» PROBLEM STATEMENT
Determine how many lines below contain the string "looks" and give that number without anything else.

-------- THE RECORDS

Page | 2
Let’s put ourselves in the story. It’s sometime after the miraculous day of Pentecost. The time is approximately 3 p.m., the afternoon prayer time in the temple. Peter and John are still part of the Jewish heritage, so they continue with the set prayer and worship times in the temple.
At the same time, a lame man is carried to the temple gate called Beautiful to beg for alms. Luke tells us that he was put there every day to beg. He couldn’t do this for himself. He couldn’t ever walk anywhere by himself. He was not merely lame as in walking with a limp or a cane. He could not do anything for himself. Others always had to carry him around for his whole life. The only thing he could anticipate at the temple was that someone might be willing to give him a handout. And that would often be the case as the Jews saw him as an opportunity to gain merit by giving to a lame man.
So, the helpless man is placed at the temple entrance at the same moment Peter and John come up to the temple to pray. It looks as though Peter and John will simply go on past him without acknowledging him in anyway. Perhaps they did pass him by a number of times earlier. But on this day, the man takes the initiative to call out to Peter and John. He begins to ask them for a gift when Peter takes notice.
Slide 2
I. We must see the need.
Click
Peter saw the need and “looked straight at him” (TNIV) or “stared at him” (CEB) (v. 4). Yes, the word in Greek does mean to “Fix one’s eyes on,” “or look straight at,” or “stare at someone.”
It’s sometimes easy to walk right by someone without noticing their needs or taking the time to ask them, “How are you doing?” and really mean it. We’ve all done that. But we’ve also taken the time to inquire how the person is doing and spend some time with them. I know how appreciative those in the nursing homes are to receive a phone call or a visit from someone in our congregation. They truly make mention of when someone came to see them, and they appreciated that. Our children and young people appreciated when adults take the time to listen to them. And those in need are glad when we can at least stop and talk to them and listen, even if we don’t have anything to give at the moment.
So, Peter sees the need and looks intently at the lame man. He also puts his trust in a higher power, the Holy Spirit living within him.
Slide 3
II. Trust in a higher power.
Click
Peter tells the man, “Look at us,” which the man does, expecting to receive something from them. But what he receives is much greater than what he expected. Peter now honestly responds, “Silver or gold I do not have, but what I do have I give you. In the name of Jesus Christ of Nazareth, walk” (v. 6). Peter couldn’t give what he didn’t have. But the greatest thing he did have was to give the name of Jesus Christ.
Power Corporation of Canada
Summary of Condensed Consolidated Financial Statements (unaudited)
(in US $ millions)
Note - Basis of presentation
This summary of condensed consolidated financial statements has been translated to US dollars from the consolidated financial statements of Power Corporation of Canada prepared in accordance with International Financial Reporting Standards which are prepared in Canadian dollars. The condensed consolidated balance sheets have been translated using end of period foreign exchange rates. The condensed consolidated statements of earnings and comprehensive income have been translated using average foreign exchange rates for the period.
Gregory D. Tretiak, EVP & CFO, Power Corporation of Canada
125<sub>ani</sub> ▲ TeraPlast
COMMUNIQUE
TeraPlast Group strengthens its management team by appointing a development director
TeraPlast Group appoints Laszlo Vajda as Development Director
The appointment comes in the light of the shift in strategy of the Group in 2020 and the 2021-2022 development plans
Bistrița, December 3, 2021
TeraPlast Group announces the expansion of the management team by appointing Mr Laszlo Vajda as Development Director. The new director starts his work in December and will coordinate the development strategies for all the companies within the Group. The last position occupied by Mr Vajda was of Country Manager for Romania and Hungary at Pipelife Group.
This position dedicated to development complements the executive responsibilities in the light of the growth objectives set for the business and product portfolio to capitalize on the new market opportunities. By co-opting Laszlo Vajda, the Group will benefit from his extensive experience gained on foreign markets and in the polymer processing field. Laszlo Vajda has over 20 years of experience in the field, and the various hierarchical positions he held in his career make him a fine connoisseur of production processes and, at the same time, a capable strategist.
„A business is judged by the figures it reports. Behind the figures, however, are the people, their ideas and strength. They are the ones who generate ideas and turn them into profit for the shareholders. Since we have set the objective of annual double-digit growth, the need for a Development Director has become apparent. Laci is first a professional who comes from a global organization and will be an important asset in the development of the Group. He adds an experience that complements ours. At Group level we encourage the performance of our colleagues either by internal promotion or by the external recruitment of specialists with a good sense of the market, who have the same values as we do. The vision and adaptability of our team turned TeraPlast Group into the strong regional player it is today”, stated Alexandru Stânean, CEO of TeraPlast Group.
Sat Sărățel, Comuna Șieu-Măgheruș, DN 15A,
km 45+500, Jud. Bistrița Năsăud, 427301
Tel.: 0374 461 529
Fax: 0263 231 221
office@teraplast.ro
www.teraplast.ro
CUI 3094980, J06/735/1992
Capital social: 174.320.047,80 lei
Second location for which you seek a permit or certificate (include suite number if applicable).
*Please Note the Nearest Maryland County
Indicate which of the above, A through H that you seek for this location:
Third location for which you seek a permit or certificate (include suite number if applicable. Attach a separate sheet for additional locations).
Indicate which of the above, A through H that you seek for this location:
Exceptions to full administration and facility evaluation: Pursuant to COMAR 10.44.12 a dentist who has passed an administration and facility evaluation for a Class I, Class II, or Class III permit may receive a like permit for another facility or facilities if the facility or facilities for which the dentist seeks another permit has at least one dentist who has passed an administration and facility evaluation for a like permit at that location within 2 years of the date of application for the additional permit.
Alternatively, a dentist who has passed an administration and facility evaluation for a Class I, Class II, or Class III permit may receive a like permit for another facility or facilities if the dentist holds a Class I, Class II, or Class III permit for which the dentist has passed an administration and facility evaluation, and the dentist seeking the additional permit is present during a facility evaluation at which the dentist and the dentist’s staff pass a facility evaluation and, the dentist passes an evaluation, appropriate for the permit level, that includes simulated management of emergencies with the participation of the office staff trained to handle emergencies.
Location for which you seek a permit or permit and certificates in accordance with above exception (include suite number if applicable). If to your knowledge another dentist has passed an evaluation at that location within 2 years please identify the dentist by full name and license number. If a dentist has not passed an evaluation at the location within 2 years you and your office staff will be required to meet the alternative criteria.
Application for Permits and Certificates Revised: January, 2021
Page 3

----------------

» YOUR RESPONSE
2